Some diplomats said Iran might try an unusual personal attack on Amano, suggesting the veteran Japanese diplomat is a lackey of the West, to deflect attention from his report's findings and try to rally developing nations behind it.

"(Iran) wanted to kick him as soon as the report was published. They will try and focus on the personal, not the substantial," said another European diplomat said.

Iran's foreign minister has already criticized Amano, particularly his suggestion that the Islamic Republic may be working on developing a nuclear-armed missile now, rather than having done so only in the past.

"Mr Amano is new to the job and clearly has a long way to go before he can reach the experience held by Mohammed ElBaradei," Manouchehr Mottaki told Iranian broadcaster Al Alam last week.

"The report was Amano's first and, like many other first reports, it was seriously flawed."

Western diplomats have praised the new director-general for what they see as his matter-of-fact treatment of the IAEA probe into "possible military dimensions" to Iran's nuclear activity.

Amano omitted Iran's repeated flat denials and denunciations of "forged" information and did not flag that the intelligence was not fully authenticated, as ElBaradei's reports often did.

"The Iran report shows what the 'Amano effect' means in practical terms: an IAEA staff unburdened and unleashed to tell the truth, the whole truth and nothing but the truth," a senior Western diplomat said.

OPEN QUESTIONS

IAEA governors were not expected to rebuke Iran in a resolution as they did at their last meeting in November, when Iran was censured for hiding a uranium enrichment site.

But Western nations were likely to condemn it over an IAEA complaint that Iran had begun feeding low-enriched uranium (LEU) into centrifuges for higher refinement before inspectors could get to the scene at its Natanz pilot enrichment facility.

Iran said it started higher enrichment because it was frustrated at the collapse of an IAEA-backed plan for big powers to provide it with fuel rods for nuclear medicine made from uranium refined up to 20 percent purity.

Some diplomats also questioned why Iran had set aside the great bulk of its LEU stockpile for higher-scale enrichment when it lacks the technology to eventually convert it into fuel rods for the Tehran medical research reactor.

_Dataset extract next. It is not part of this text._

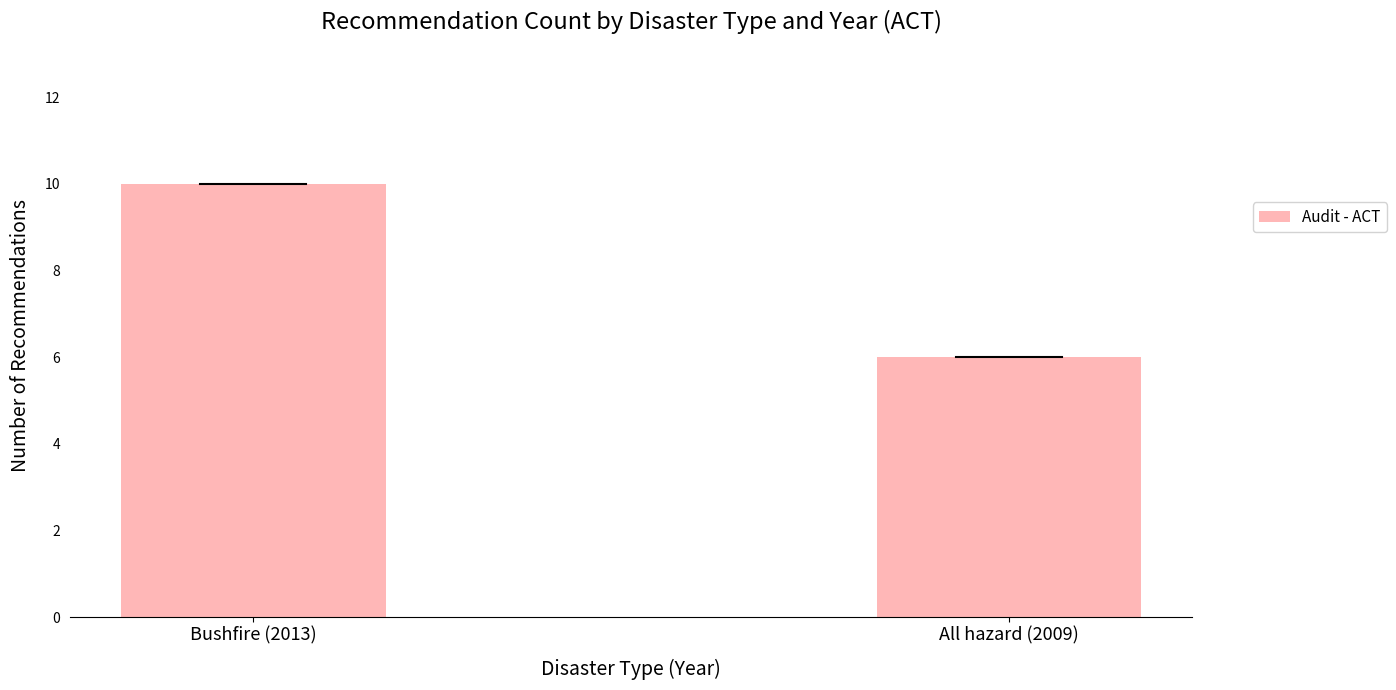

True or false: the data shows 10 at Bushfire (2013).

True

Iran's enrichment escalation has unnerved the West since advancing from 20 percent to the bomb-grade level of 90 percent purity would need only a few months, much faster than reaching the initial 3.5 percent stage suitable for power plants.

Iran has also told the IAEA it is building a production line at its uranium conversion plant in Isfahan to turn powder derived from LEU into uranium metal, raising concerns because this material has both weapons and civilian energy applications.

IAEA governors will also assess a separate Amano report voicing suspicion that Syria engaged in covert nuclear work at a desert site bombed by Israel in 2007 because uranium particles were found there by U.N. inspectors in June the following year. Syria has rebuffed IAEA requests for follow-up investigation.